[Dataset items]
▼

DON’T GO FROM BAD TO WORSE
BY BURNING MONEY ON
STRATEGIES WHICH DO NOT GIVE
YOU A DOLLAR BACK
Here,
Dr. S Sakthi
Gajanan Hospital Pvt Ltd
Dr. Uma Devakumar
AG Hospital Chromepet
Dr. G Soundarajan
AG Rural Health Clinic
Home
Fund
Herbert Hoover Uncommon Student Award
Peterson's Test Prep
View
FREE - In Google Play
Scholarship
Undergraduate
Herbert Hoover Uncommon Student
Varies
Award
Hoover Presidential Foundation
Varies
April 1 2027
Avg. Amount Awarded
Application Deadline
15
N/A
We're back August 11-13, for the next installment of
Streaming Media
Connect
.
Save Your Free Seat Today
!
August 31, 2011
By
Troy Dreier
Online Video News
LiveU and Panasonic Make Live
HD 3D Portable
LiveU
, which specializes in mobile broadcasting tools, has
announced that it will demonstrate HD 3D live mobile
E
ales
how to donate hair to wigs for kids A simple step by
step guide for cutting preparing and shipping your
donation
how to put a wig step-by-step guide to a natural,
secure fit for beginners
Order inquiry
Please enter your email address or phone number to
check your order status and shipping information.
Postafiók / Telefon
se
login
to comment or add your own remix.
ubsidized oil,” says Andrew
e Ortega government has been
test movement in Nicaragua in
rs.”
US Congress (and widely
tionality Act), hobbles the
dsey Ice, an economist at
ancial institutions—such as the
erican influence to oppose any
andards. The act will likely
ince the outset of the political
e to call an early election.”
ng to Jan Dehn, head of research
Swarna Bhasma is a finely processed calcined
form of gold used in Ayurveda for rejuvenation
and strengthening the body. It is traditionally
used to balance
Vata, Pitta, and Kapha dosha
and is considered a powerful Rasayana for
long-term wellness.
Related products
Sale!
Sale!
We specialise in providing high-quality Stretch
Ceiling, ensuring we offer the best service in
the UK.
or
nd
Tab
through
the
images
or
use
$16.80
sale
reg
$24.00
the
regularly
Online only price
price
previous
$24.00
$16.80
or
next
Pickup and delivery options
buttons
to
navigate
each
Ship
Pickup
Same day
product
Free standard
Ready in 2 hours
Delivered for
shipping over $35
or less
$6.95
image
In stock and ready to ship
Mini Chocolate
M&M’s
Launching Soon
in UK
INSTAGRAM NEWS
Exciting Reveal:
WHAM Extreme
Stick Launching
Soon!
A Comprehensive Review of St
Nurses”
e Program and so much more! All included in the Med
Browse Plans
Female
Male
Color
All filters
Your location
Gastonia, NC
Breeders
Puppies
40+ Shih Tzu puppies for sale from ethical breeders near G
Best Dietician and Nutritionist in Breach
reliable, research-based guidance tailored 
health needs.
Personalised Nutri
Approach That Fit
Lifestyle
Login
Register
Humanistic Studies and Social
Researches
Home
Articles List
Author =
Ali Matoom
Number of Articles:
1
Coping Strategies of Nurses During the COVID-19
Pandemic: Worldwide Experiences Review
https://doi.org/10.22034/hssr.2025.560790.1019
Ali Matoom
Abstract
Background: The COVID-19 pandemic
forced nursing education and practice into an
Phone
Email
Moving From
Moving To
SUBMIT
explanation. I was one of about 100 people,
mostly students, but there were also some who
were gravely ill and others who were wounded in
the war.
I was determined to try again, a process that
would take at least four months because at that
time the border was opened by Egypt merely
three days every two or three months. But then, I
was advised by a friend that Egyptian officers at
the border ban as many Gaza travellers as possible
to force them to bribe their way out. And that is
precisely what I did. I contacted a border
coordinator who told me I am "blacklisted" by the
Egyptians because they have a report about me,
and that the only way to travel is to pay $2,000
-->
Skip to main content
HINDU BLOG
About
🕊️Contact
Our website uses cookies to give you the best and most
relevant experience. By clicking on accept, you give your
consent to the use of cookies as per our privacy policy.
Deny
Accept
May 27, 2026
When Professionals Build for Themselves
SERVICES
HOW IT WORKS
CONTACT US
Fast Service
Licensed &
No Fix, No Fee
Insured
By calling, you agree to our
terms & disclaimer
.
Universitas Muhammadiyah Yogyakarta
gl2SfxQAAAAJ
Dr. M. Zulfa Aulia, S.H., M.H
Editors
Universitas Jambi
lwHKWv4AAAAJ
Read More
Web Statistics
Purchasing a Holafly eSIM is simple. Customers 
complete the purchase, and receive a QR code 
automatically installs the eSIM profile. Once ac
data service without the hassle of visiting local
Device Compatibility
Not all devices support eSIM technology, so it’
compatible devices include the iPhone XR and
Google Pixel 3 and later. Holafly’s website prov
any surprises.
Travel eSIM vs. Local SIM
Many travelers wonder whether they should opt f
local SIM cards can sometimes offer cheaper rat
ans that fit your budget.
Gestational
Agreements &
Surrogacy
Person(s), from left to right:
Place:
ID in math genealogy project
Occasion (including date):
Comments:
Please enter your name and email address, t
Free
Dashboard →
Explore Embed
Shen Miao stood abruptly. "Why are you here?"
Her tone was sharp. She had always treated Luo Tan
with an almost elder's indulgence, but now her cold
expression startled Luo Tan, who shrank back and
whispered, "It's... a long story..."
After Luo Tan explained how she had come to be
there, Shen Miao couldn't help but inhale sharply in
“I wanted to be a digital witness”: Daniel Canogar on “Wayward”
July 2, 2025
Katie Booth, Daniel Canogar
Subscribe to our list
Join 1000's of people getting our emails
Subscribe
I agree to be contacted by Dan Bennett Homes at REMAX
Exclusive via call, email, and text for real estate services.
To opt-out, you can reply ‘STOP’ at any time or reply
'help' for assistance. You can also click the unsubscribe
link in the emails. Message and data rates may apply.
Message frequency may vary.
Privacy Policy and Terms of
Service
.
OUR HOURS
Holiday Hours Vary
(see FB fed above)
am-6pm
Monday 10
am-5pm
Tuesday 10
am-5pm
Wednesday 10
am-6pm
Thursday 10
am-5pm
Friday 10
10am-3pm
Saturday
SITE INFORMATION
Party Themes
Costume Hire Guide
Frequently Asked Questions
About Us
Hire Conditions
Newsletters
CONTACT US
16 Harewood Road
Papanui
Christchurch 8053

▲

▶ ASSIGNMENT
Rewrite the text of every item above, changing each "Herbert Hoover" to "Hoover" and leaving everything else as it is.

▶ FINAL ANSWER
DON’T GO FROM BAD TO WORSE
BY BURNING MONEY ON
STRATEGIES WHICH DO NOT GIVE
YOU A DOLLAR BACK
Here,
Dr. S Sakthi
Gajanan Hospital Pvt Ltd
Dr. Uma Devakumar
AG Hospital Chromepet
Dr. G Soundarajan
AG Rural Health Clinic
Home
Fund
Hoover Uncommon Student Award
Peterson's Test Prep
View
FREE - In Google Play
Scholarship
Undergraduate
Hoover Uncommon Student
Varies
Award
Hoover Presidential Foundation
Varies
April 1 2027
Avg. Amount Awarded
Application Deadline
15
N/A
We're back August 11-13, for the next installment of
Streaming Media
Connect
.
Save Your Free Seat Today
!
August 31, 2011
By
Troy Dreier
Online Video News
LiveU and Panasonic Make Live
HD 3D Portable
LiveU
, which specializes in mobile broadcasting tools, has
announced that it will demonstrate HD 3D live mobile
E
ales
how to donate hair to wigs for kids A simple step by
step guide for cutting preparing and shipping your
donation
how to put a wig step-by-step guide to a natural,
secure fit for beginners
Order inquiry
Please enter your email address or phone number to
check your order status and shipping information.
Postafiók / Telefon
se
login
to comment or add your own remix.
ubsidized oil,” says Andrew
e Ortega government has been
test movement in Nicaragua in
rs.”
US Congress (and widely
tionality Act), hobbles the
dsey Ice, an economist at
ancial institutions—such as the
erican influence to oppose any
andards. The act will likely
ince the outset of the political
e to call an early election.”
ng to Jan Dehn, head of research
Swarna Bhasma is a finely processed calcined
form of gold used in Ayurveda for rejuvenation
and strengthening the body. It is traditionally
used to balance
Vata, Pitta, and Kapha dosha
and is considered a powerful Rasayana for
long-term wellness.
Related products
Sale!
Sale!
We specialise in providing high-quality Stretch
Ceiling, ensuring we offer the best service in
the UK.
or
nd
Tab
through
the
images
or
use
$16.80
sale
reg
$24.00
the
regularly
Online only price
price
previous
$24.00
$16.80
or
next
Pickup and delivery options
buttons
to
navigate
each
Ship
Pickup
Same day
product
Free standard
Ready in 2 hours
Delivered for
shipping over $35
or less
$6.95
image
In stock and ready to ship
Mini Chocolate
M&M’s
Launching Soon
in UK
INSTAGRAM NEWS
Exciting Reveal:
WHAM Extreme
Stick Launching
Soon!
A Comprehensive Review of St
Nurses”
e Program and so much more! All included in the Med
Browse Plans
Female
Male
Color
All filters
Your location
Gastonia, NC
Breeders
Puppies
40+ Shih Tzu puppies for sale from ethical breeders near G
Best Dietician and Nutritionist in Breach
reliable, research-based guidance tailored 
health needs.
Personalised Nutri
Approach That Fit
Lifestyle
Login
Register
Humanistic Studies and Social
Researches
Home
Articles List
Author =
Ali Matoom
Number of Articles:
1
Coping Strategies of Nurses During the COVID-19
Pandemic: Worldwide Experiences Review
https://doi.org/10.22034/hssr.2025.560790.1019
Ali Matoom
Abstract
Background: The COVID-19 pandemic
forced nursing education and practice into an
Phone
Email
Moving From
Moving To
SUBMIT
explanation. I was one of about 100 people,
mostly students, but there were also some who
were gravely ill and others who were wounded in
the war.
I was determined to try again, a process that
would take at least four months because at that
time the border was opened by Egypt merely
three days every two or three months. But then, I
was advised by a friend that Egyptian officers at
the border ban as many Gaza travellers as possible
to force them to bribe their way out. And that is
precisely what I did. I contacted a border
coordinator who told me I am "blacklisted" by the
Egyptians because they have a report about me,
and that the only way to travel is to pay $2,000
-->
Skip to main content
HINDU BLOG
About
🕊️Contact
Our website uses cookies to give you the best and most
relevant experience. By clicking on accept, you give your
consent to the use of cookies as per our privacy policy.
Deny
Accept
May 27, 2026
When Professionals Build for Themselves
SERVICES
HOW IT WORKS
CONTACT US
Fast Service
Licensed &
No Fix, No Fee
Insured
By calling, you agree to our
terms & disclaimer
.
Universitas Muhammadiyah Yogyakarta
gl2SfxQAAAAJ
Dr. M. Zulfa Aulia, S.H., M.H
Editors
Universitas Jambi
lwHKWv4AAAAJ
Read More
Web Statistics
Purchasing a Holafly eSIM is simple. Customers 
complete the purchase, and receive a QR code 
automatically installs the eSIM profile. Once ac
data service without the hassle of visiting local
Device Compatibility
Not all devices support eSIM technology, so it’
compatible devices include the iPhone XR and
Google Pixel 3 and later. Holafly’s website prov
any surprises.
Travel eSIM vs. Local SIM
Many travelers wonder whether they should opt f
local SIM cards can sometimes offer cheaper rat
ans that fit your budget.
Gestational
Agreements &
Surrogacy
Person(s), from left to right:
Place:
ID in math genealogy project
Occasion (including date):
Comments:
Please enter your name and email address, t
Free
Dashboard →
Explore Embed
Shen Miao stood abruptly. "Why are you here?"
Her tone was sharp. She had always treated Luo Tan
with an almost elder's indulgence, but now her cold
expression startled Luo Tan, who shrank back and
whispered, "It's... a long story..."
After Luo Tan explained how she had come to be
there, Shen Miao couldn't help but inhale sharply in
“I wanted to be a digital witness”: Daniel Canogar on “Wayward”
July 2, 2025
Katie Booth, Daniel Canogar
Subscribe to our list
Join 1000's of people getting our emails
Subscribe
I agree to be contacted by Dan Bennett Homes at REMAX
Exclusive via call, email, and text for real estate services.
To opt-out, you can reply ‘STOP’ at any time or reply
'help' for assistance. You can also click the unsubscribe
link in the emails. Message and data rates may apply.
Message frequency may vary.
Privacy Policy and Terms of
Service
.
OUR HOURS
Holiday Hours Vary
(see FB fed above)
am-6pm
Monday 10
am-5pm
Tuesday 10
am-5pm
Wednesday 10
am-6pm
Thursday 10
am-5pm
Friday 10
10am-3pm
Saturday
SITE INFORMATION
Party Themes
Costume Hire Guide
Frequently Asked Questions
About Us
Hire Conditions
Newsletters
CONTACT US
16 Harewood Road
Papanui
Christchurch 8053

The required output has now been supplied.